An assistant professor in the University of Arizona School of Journalism is hitting the road for a 45-day road trip across the country to empower journalists and citizens to acquire public records.
David Cuillier, who also serves as the Society of Professional Journalists Freedom of Information chair, will travel April 27 through June 10 by car from Tucson to Washington state, Miami, Portland, Maine, and all places in between. In all, Cuilllier plans to touch base with more than 1,000 people in 50 groups in more than 30 states, including newsrooms, SPJ chapters, coalitions for open government and universities.
"It's a little bit of training mixed with a little survey research, a hint of traveling circus and a whole lot of tent revival," Cuillier said. "Freedom of information, within responsible constraints, is something we can all hoot about."
His mission is to provide training, handouts and pep talks, focusing on journalists who are struggling to do in-depth reporting because of more demands on their time.
"With today's newsrooms decimated by cuts, journalists are demoralized and stretched thin," Cuillier said. "Sometimes everyone needs a reminder of the importance of dogged research, getting at the facts and accessing government documents that help us understand our communities."

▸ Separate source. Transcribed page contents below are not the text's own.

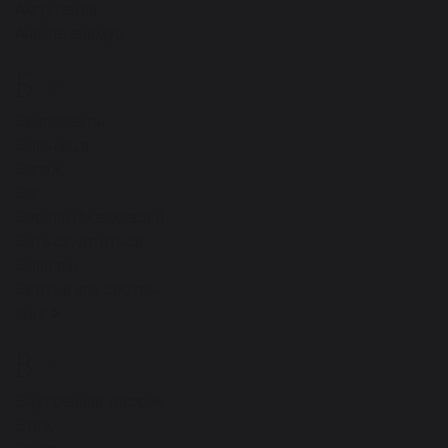
Ампутация
Анима, анимус
Б
10
Бриллианты
Больница
Багаж
Бег
Берилл (Аквамарин)
Биться, драться
Болезнь
Братья или сестры
ещё
В
8
Внутренний дворик
Волк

During the trip, Cuillier also will survey journalists and citizens to find out whether they are using public records more or less than they have in previous years, and why. He will try to find out what barriers people face in accessing public records.
The tour is made possible by grants from the Society of Professional Journalists and the National Freedom of Information Coalition, with assistance from the UA School of Journalism.
Cuillier, a former newspaper journalist from the Pacific Northwest, is co-author of "The Art of Access: Strategies for Acquiring Public Records," a book that helps journalists and citizens better navigate the maze of requesting government documents.
Cuillier will blog daily from the road and include photos and information about the people he meets. He also will provide tips for accessing records.